• Document section:
2015-10-19 Thread Charles Rumford
I ended up SNMP polling my Aruba controllers for their stat information.

As I don’t run our RADIUS systems, getting comparable stats from them is a bit 
challanging. The RADIUS server stats I have access to are in number of 
requests, where the Aruba MIB offers stats by complete auth.

You can see the results of the collection at [0], and if you are interest, the 
code is at [1].

[0] - http://drahtlos.dccs.upenn.edu/localhost/localhost/index.html#wireless
[1] - 
https://bitbucket.org/TallWireless/randomscripts/src/096bc66f00d1/auth-stats-poll/?at=master


> On Oct 19, 2015, at 10:51 AM, Matthew Newton <m...@leicester.ac.uk> wrote:
> 
> Hi Charles,
> 
> On Thu, Oct 15, 2015 at 09:08:33PM +, Charles Rumford wrote:
>> I’m currently embarking on a project to determine the number of
>> RADIUS auths per minute each one of my controllers is generating
>> to plan for the capacity I need for my RADIUS servers.

• Images with pose keypoints:
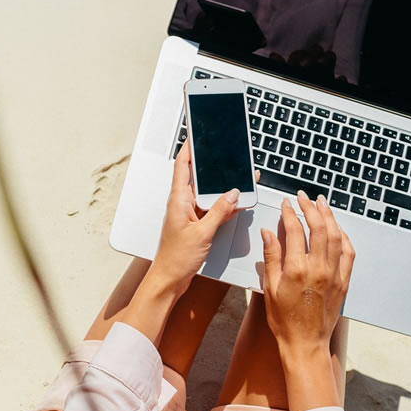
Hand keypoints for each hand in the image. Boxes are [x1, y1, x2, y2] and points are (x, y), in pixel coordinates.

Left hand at [148, 141, 242, 293]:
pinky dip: (225, 204)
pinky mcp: (197, 223)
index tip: (196, 131)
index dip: (189, 147)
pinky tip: (238, 200)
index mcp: (179, 199)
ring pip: (209, 192)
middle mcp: (183, 203)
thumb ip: (219, 211)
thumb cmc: (176, 258)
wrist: (170, 279)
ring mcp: (190, 213)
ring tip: (239, 175)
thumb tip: (234, 193)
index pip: (182, 165)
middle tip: (225, 150)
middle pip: (199, 176)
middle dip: (213, 164)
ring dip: (223, 186)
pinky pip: (213, 208)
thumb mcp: (203, 232)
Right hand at [259, 191, 355, 358]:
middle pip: (319, 228)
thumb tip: (269, 232)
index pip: (295, 231)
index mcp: (296, 270)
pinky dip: (344, 237)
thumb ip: (271, 257)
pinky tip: (338, 229)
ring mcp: (334, 275)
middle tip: (305, 197)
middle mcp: (318, 269)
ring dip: (329, 217)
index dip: (290, 214)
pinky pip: (348, 253)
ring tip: (322, 204)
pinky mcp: (344, 282)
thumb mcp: (269, 288)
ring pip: (336, 236)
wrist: (305, 342)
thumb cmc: (284, 320)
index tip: (286, 205)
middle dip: (311, 208)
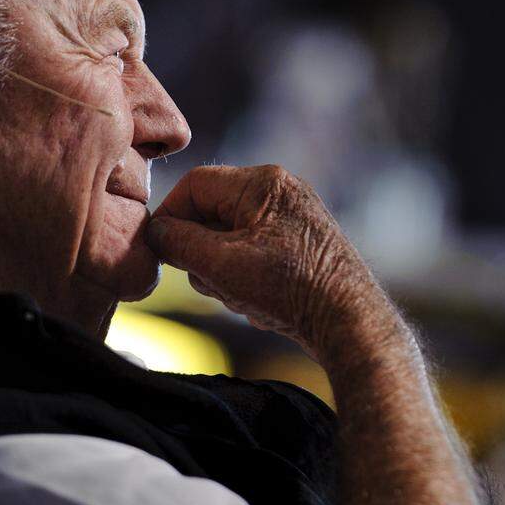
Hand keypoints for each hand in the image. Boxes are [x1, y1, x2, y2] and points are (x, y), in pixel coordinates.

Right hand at [146, 165, 391, 360]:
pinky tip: (260, 301)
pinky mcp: (300, 245)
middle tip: (210, 281)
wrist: (349, 322)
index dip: (170, 216)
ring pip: (230, 236)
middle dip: (201, 250)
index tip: (160, 249)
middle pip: (212, 211)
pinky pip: (253, 252)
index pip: (194, 184)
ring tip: (241, 295)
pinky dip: (245, 276)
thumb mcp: (219, 264)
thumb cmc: (289, 288)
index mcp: (263, 182)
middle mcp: (281, 191)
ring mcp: (293, 218)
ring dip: (222, 269)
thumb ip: (178, 241)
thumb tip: (155, 233)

• Problem to solve:
Continue the mailing-list message about polling Aruba controllers for RADIUS authentication stats, picking up after its last sentence. The data has no connection to the text.

• Exercise response:
>> 
>> I was curious if anyone has embarked on a similar journey and
>> tried to measure auth rates coming from their controllers?
> 
> We feed our RADIUS logs into elasticsearch, which you can then
> query with kibana to get nice graphs of pretty much whatever you
> want from the logs, which of course includes requests, auth
> success, failures per second/minute, hour etc. We have several
> plots, one of which shows auths per sec for each controller in a
> stacked graph, as well as controller SNMP traps for RADIUS errors
> (so we can see when MSCHAP/Samba/AD is becoming overloaded...!).
> 
> I bundled the basic config for detail files into the FreeRADIUS
> source:
> 
>  
> https://github.com/FreeRADIUS/freeradius-server/tree/v3.0.x/doc/schemas/logstash
> 
> but that should work with any RADIUS server that writes out detail
> logs.
> 
> The only downside to this approach as it stands is that it stores
> complete logs, so you probably want to rotate them out after a few
> months for privacy reasons, so you then lose the graphs. I've not
> looked yet but it should be easy in logstash to output the stats
> as well to graphite or similar to keep the basic counters around
> for longer. But this "downside" is of course a great benefit when
> you want to search for logs, as the result is nearly
> instantaneous.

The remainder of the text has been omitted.